Differences in language, culture, political and religious beliefs may present barriers to establishing relationships between, say, a Hattiesburg resident and a citizen of Bangkok, Thailand.
But a short documentary produced by students in The University of Southern Mississippi (USM) School of Communications’ Media and Entertainment Arts (MEA) program, in collaboration with counterparts at a university in Thailand, intends to show its audiences that despite the differences among people around the world, coming together over a delicious meal can bridge those chasms.
The “Breaking Bread Film Project,” a collaboration between Breakthrough Now Media and The Innovation Station at the U.S. Department of State, brings film and media creators from international and U.S. Gulf Coast locations to work on new short-form content inspired by their shared experiences and ideas. Through this collaborative, creators from five U.S. states and five countries are paired and tasked with conceptualizing and creating a short film or other project addressing the intersection between food insecurity, traditions, and innovation. The program culminates in a showcase of the collaborative projects.
Mississippi/USM is partnered with Thammasat University in Bangkok, Thailand, for their production “The Food That Binds: Building Cultural Relationships Across the Table” to be screened in July at the Capital Screening Series in Washington, D.C., at the United Nations, and at consulates and partner stakeholders in the U.S. and in the partner Asian country’s university and consulates. It will also be screened at the Catalyst Festival in Duluth, Minnesota in September.

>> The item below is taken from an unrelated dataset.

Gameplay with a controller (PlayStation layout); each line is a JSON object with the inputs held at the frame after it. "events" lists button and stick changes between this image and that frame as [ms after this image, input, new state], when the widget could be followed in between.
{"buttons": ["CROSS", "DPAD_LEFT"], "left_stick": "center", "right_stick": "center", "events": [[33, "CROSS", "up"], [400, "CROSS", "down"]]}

Representatives of Breaking Bread connected with Dr. Mary Lou Sheffer, professor in the USM School of Communication and senior faculty member in its MEA program, about participation from her students for the project. They include Zack Eddy of Petal, Mississippi; Mia Slone of Alexandria, Virginia; Eli Goff of Gautier, Mississippi; and Alisia Powell of Picayune, Mississippi.
With advisement from Dr. Sheffer and her MEA faculty colleague Jared Hollingsworth, these students focused their research on the communal aspect of food, examining the dynamics of preparation and interaction at mealtime through the input of restauranters, chefs and other culinary experts, as well as ‘foodies’ from across the Magnolia State who love sharing meals with family, friends, and even strangers.
Eddy noted how both cultures use many of the same staple foods – rice, fish, and a variety of vegetables, as examples – in producing time-honored recipes, using distinct types of seasoning and preparation styles, in the farm-to-kitchen-to-table process unique to the communities profiled in the documentary.
“What we want to show with this film is the commonality between people, revealed through the enjoyment of preparing and eating delicious meals, no matter where they are prepared or with whom they are shared with,” he said.
Goff said he didn’t expect the project to be as expansive as he originally assumed. “I’m more of an ‘eat-to-live’ kind of person as opposed to the ‘live-to-eat’ people who are passionate about food in ways I couldn’t understand,” he continued. “It wasn’t until we started really listening to other people’s perspectives on food culture - in Mississippi as well as other places in the world - that I realized food plays a significant role in not only people’s personal lives, but in building community as well. In fact, it’s made me understand my own family more, as I think back to all the times my family would come together and bond over cooking.”
He said this concept was cemented in his mind as the team reached out to local chefs and restaurant owners and saw how excited they were to tell them about what they cook and why it matters to them.
“Cooking is not only an activity to bond over, but it is the basis for building relationships in Mississippi as well as Thailand,” Goff continued. “We all have to eat. Why not do it together?”
Slone concurred. “When you sit down at the table for a meal, you come to see that you’re not as different from people from other cultures, other places, as you think,” she said. “It shows we’re more alike than not.
“You put some good food in front of me at the table with other people, and I can be friends with anyone.”
For Powell, the project underscored for her what she already understood about how true this dynamic is in her native South. “Being ‘Southern’ means close bonds, and when we get together for a meal, it doesn’t matter about race, ethnicity, gender, or politics, because we’re all family in the end.”
Teamwork and patience have been valuable traits exercised by the team in working with another group of students at another university halfway around the world, only a couple of whom can speak English. “It’s been a learning experience for all of us,” Dr. Sheffer further noted.
Dr. Edgar Simpson, director of the USM School of Communication, praised Dr. Sheffer for facilitating a project for her students with such prominence in profile and reach.
“Our faculty are always seeking opportunities to provide our students with new and unique opportunities,” Dr. Simpson continued. “This project is an example of how technology, such as sound and video, transcends traditional boundaries."
Goff hopes when audiences see the team’s documentary, they come to understand food is “a love language spanning culture.”
“Even though Mississippi and Thailand are worlds away from each other, and no matter how different people seem around the globe, everyone comes together when they’re eating,” he said.